● EXERCISE OBJECTIVE
Exactly as written, output each of the lines below, with no images.

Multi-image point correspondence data
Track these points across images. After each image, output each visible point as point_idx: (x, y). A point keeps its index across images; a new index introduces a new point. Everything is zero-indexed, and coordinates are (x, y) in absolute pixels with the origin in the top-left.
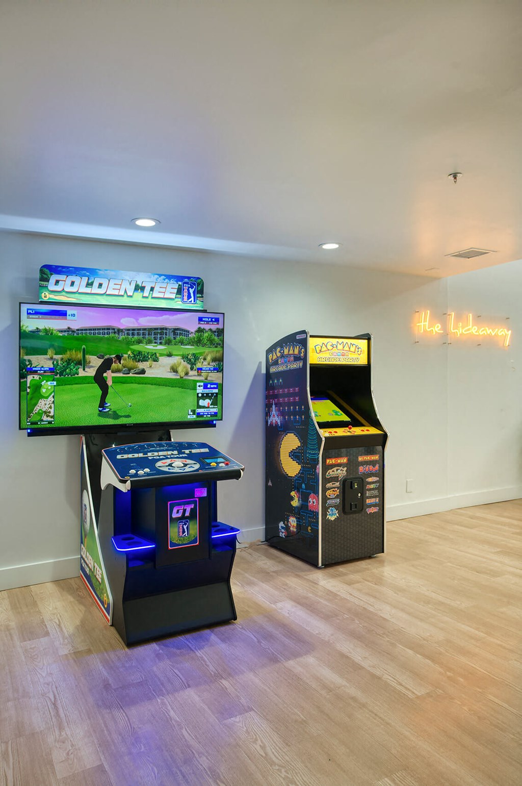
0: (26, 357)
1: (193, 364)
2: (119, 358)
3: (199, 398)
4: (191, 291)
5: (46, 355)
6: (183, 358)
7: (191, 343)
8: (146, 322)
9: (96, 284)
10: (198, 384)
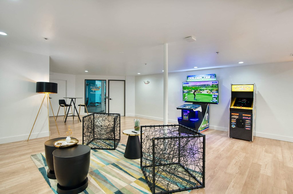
0: (183, 90)
1: (211, 91)
2: (197, 90)
3: (213, 98)
4: (213, 77)
5: (186, 90)
6: (209, 90)
7: (211, 87)
8: (202, 84)
9: (195, 78)
10: (213, 95)
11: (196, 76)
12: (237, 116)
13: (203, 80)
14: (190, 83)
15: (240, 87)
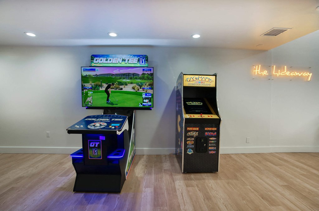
0: (83, 84)
1: (141, 86)
2: (113, 84)
3: (143, 99)
4: (143, 60)
5: (89, 83)
6: (137, 84)
7: (140, 78)
8: (123, 71)
9: (109, 60)
10: (143, 94)
11: (110, 56)
12: (195, 132)
13: (123, 64)
14: (98, 69)
15: (196, 78)
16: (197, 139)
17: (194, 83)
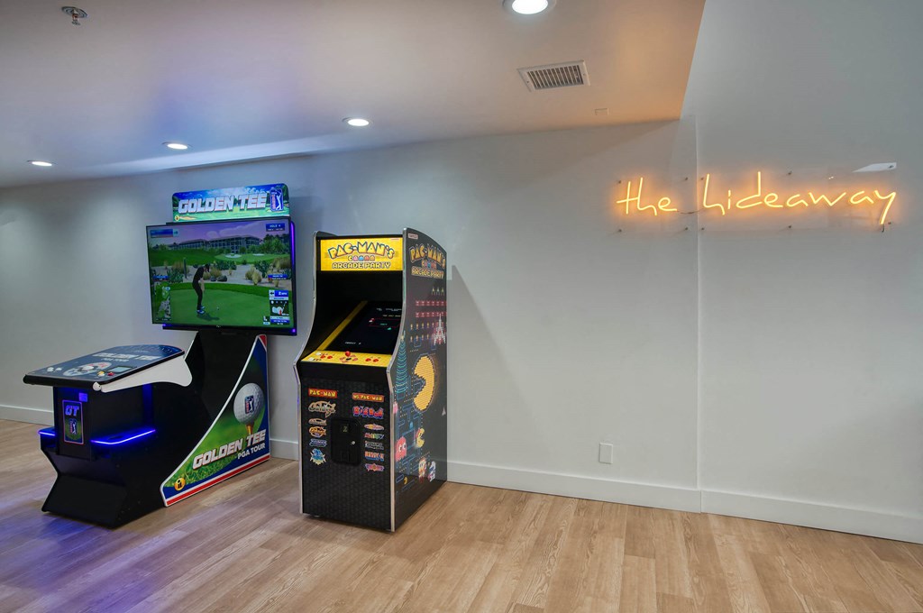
0: (153, 268)
1: (264, 272)
2: (208, 267)
3: (272, 305)
4: (278, 198)
5: (162, 265)
6: (256, 266)
7: (263, 250)
8: (226, 233)
9: (207, 204)
10: (270, 291)
11: (209, 193)
12: (328, 403)
13: (237, 214)
14: (177, 230)
15: (352, 247)
16: (334, 423)
17: (346, 261)
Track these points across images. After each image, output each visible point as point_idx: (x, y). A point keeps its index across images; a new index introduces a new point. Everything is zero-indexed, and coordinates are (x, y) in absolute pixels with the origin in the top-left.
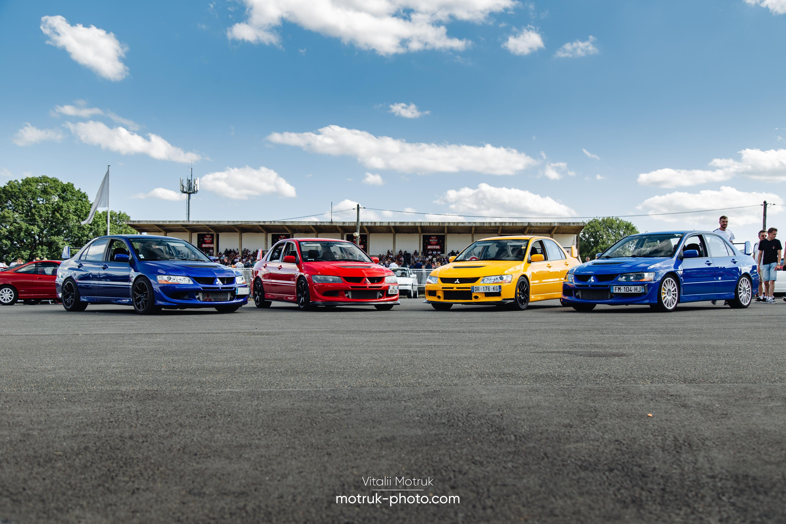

● WRITTEN ANSWER
Track these points across images. After each image, output each visible point as point_idx: (x, y). A point keeps its index across images; a new index introduces a new point. Everything is zero-indexed, and coordinates are (x, y) in absolute pixels with the origin in the top-left.
0: (26, 357)
1: (193, 364)
2: (119, 358)
3: (199, 398)
4: (191, 291)
5: (46, 355)
6: (183, 358)
7: (191, 343)
8: (146, 322)
9: (96, 284)
10: (198, 384)
0: (183, 90)
1: (211, 91)
2: (197, 90)
3: (213, 98)
4: (213, 77)
5: (186, 90)
6: (209, 90)
7: (211, 87)
8: (202, 84)
9: (195, 78)
10: (213, 95)
11: (196, 76)
12: (237, 116)
13: (203, 80)
14: (190, 83)
15: (240, 87)
0: (83, 84)
1: (141, 86)
2: (113, 84)
3: (143, 99)
4: (143, 60)
5: (89, 83)
6: (137, 84)
7: (140, 78)
8: (123, 71)
9: (109, 60)
10: (143, 94)
11: (110, 56)
12: (195, 132)
13: (123, 64)
14: (98, 69)
15: (196, 78)
16: (197, 139)
17: (194, 83)
0: (153, 268)
1: (264, 272)
2: (208, 267)
3: (272, 305)
4: (278, 198)
5: (162, 265)
6: (256, 266)
7: (263, 250)
8: (226, 233)
9: (207, 204)
10: (270, 291)
11: (209, 193)
12: (328, 403)
13: (237, 214)
14: (177, 230)
15: (352, 247)
16: (334, 423)
17: (346, 261)
Track these points across images. After each image, output each visible point as point_idx: (x, y). A point keeps its index across images; a new index introduces a new point. Everything is zero-indexed, and coordinates are (x, y) in absolute pixels with the origin in the top-left.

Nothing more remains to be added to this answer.